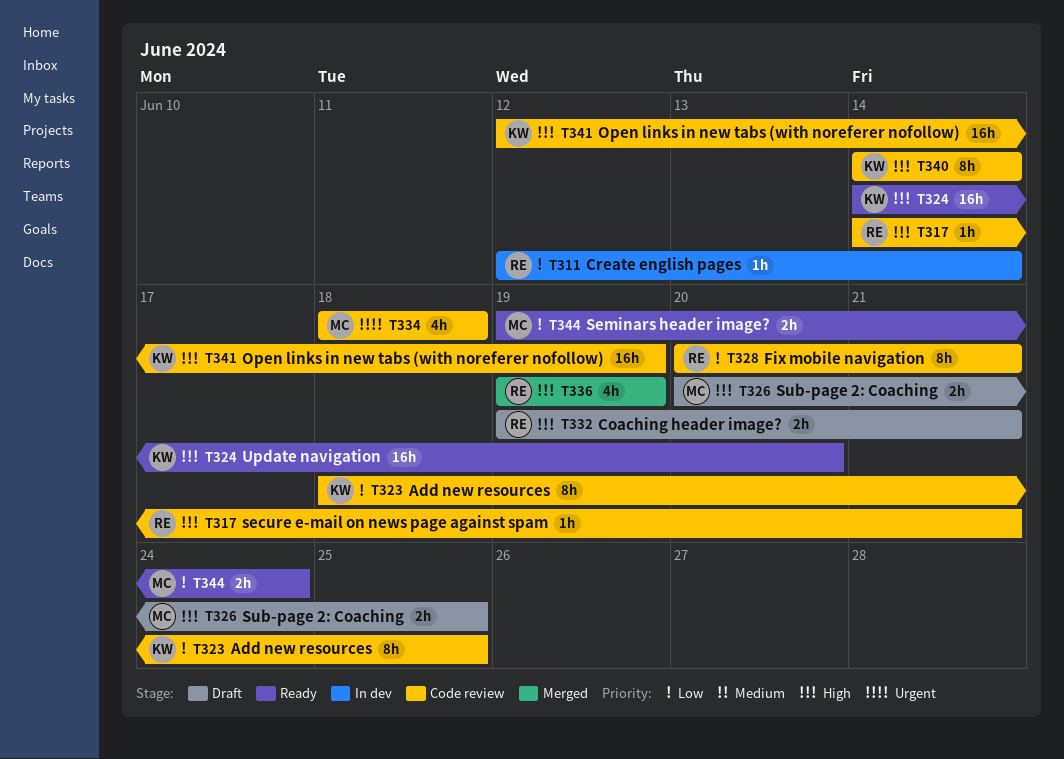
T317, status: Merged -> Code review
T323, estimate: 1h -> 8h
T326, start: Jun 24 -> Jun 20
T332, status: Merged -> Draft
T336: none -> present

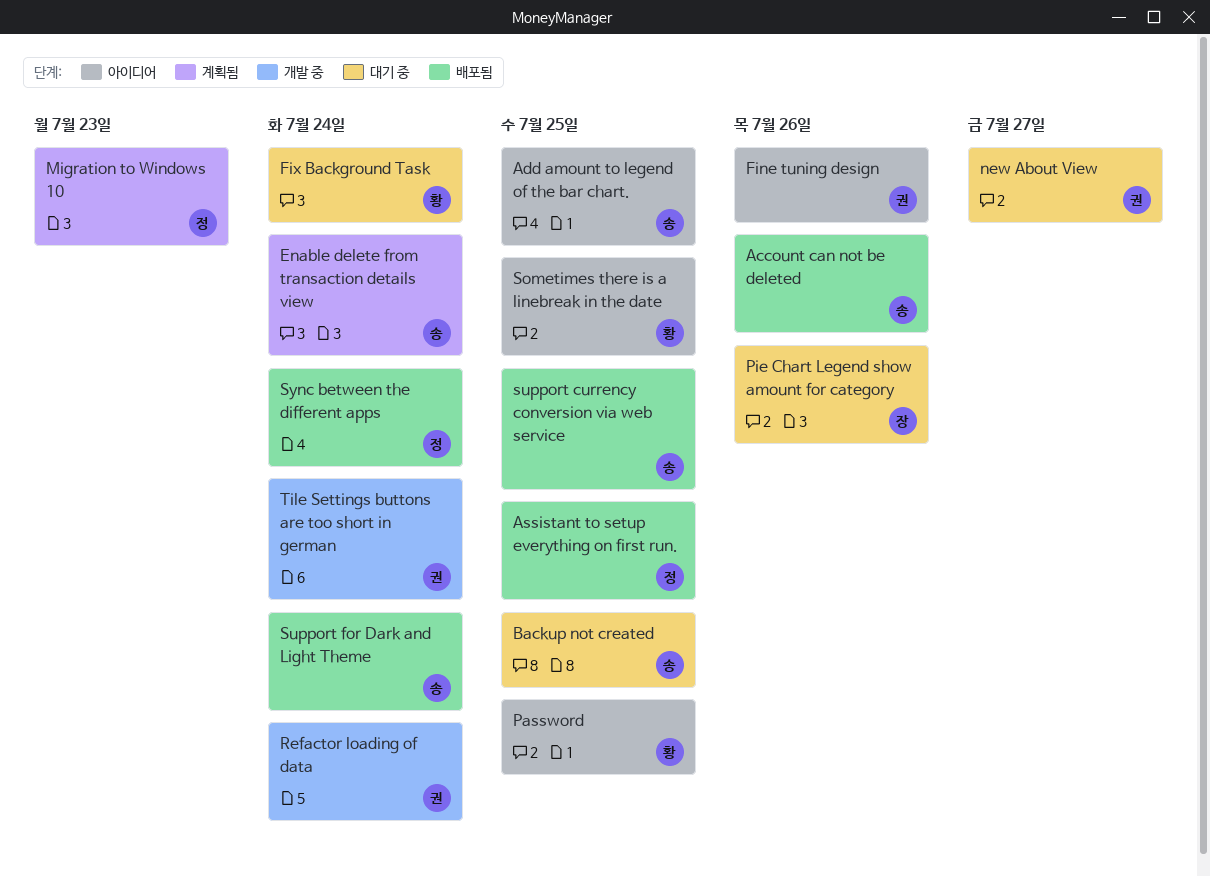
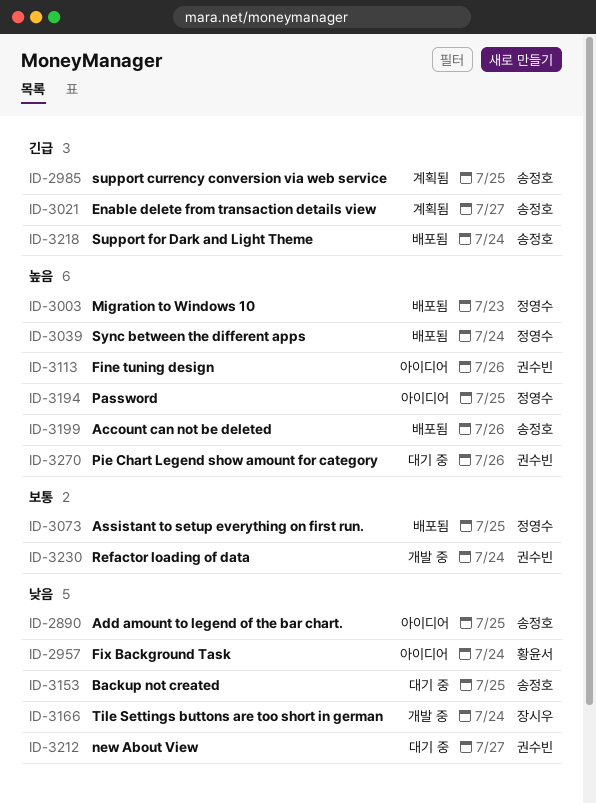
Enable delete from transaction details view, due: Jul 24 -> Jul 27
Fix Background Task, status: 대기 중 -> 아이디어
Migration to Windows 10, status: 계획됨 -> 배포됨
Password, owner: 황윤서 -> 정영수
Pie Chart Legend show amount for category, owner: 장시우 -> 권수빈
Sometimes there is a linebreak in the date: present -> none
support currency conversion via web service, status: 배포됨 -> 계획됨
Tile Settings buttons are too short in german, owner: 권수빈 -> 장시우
____
Each line of the data above should be reproduced without alteration, and no picture should appear in the copy.

* _REPLY TO THE TASK_:
T317, status: Merged -> Code review
T323, estimate: 1h -> 8h
T326, start: Jun 24 -> Jun 20
T332, status: Merged -> Draft
T336: none -> present

Enable delete from transaction details view, due: Jul 24 -> Jul 27
Fix Background Task, status: 대기 중 -> 아이디어
Migration to Windows 10, status: 계획됨 -> 배포됨
Password, owner: 황윤서 -> 정영수
Pie Chart Legend show amount for category, owner: 장시우 -> 권수빈
Sometimes there is a linebreak in the date: present -> none
support currency conversion via web service, status: 배포됨 -> 계획됨
Tile Settings buttons are too short in german, owner: 권수빈 -> 장시우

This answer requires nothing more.